Sedalia, established in 1860, was only 19-years-old when Charles Heynen and C.C. Clay opened their monument business in 1879 on the corner of West Pacific Street and Ohio Avenue. They carved grave markers from marble or granite, creating a variety of designs that reflected their customers’ religious beliefs and group memberships, as well as the names and dates of the deceased person’s life. In a few years, Heynen bought out Clay and established his own business.
The skill and technology used for creating monuments have changed over the years, as have the symbols used on monuments. During the mid-19th century, marble was generally used for monuments, which were carved with a hammer and chisel. Later, as advanced technology made carving easier, granite became the favored material.
Monuments were sometimes shaped; for example, children’s monuments often featured a carved lamb, signifying the innocence of childhood. Clasped hands were often used to show a marriage relationship, with inscriptions that often read “beloved wife” or “beloved husband.”
Military service was recognized with the name of the regiment in which the deceased served. Cannons and crossed rifles also indicated military service. In the years after the Civil War, the initials G.A.R., the Grand Army of the Republic, might indicate service in the Union Army and membership in its veterans’ organization.
Membership in fraternal orders is shown by the emblems of the organization. For example, the compass and square of the Masonic lodge or the star of the Eastern Star indicate membership in those lodges, as the three interlocked ovals show membership in the Oddfellows lodge. Members of the Woodmen of the World used monuments shaped like tree trunks.
Many carvings showed the religious orientation of the deceased. A hand with the index figure pointing toward heaven suggested a life dedicated to God. Some monuments were shaped like an open book, sometimes with a favorite Bible verse inscribed on its pages. Crosses indicated Christianity; a Star of David indicated Judaism.
Angels were a popular carving, with cherubs used for infants and adult angels used for adults. One of the more interesting monuments at Crown Hill Cemetery is a weeping angel, suggesting that even heaven is mourning the death of the teenage girl buried there.

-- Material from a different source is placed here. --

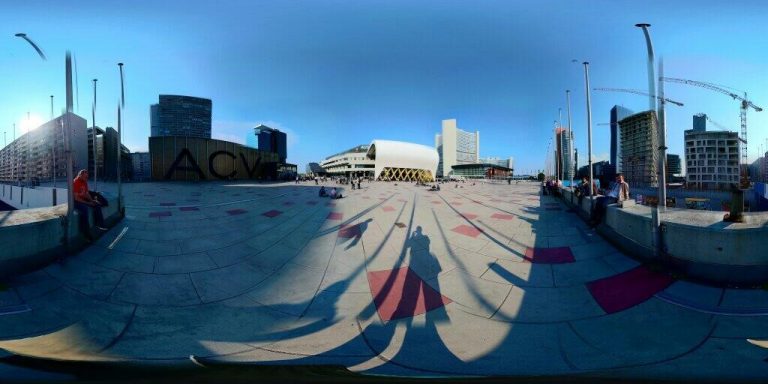
Find the location of a particular element. This screenshot has height=384, width=768. wall is located at coordinates (739, 272).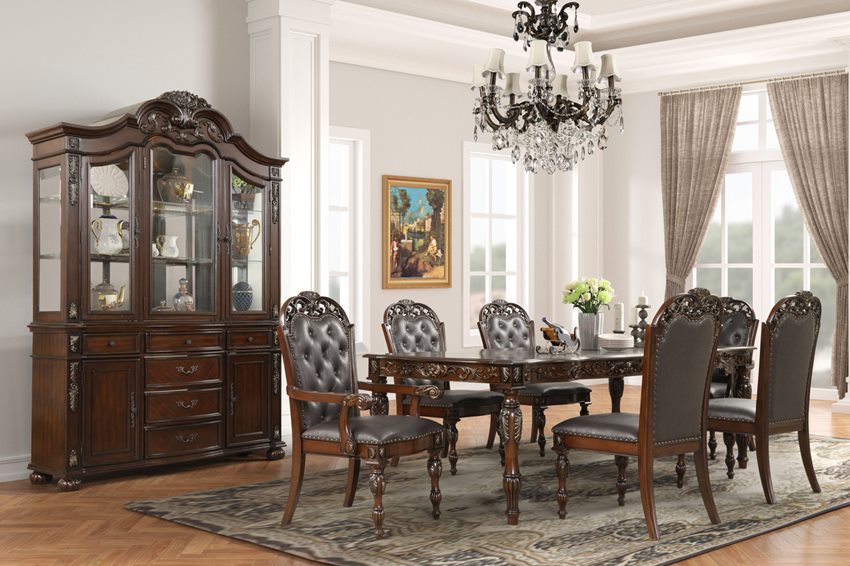
At what (x,y) coordinates should I click in order to perform the action: click on chairs. Please return your answer as a coordinate pair (x, y). Image resolution: width=850 pixels, height=566 pixels. Looking at the image, I should click on (337, 325), (412, 333), (505, 319), (672, 404), (733, 314), (789, 366).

The obelisk was popular, with large obelisks used by people who wanted their monuments to make a grand statement. Smaller obelisks, sometimes topped with urn-shaped finials, were frequently used. One of the most impressive monuments at Crown Hill Cemetery is the granite obelisk marking the Col. Anderson D. Jaynes’ family plot. The 40-foot high monument features a 27-foot tall shaft of Scotch granite carved from a single stone. Surrounding the monument are individual markers indicating the graves of various member of the Jaynes family.
During the 20th century, Allen Heynen took over the family business, working with his brother William Heynen and his sister Mildred Heynen Smith. Glenn Kell began the job of setting the monuments in place in 1919.
Eventually, the technology of sandblasting the inscriptions into the granite with carborundum came into place, allowing for more elaborate monuments. In 1944, Norman Bottcher became the company’s designer, cutting stencils and carving monuments. Allen Hawkins became the firm’s sandblaster in 1952.
Throughout much of Sedalia’s history, the Heynen Monument Company served the needs of the bereaved by making monuments that reflected their family member’s life.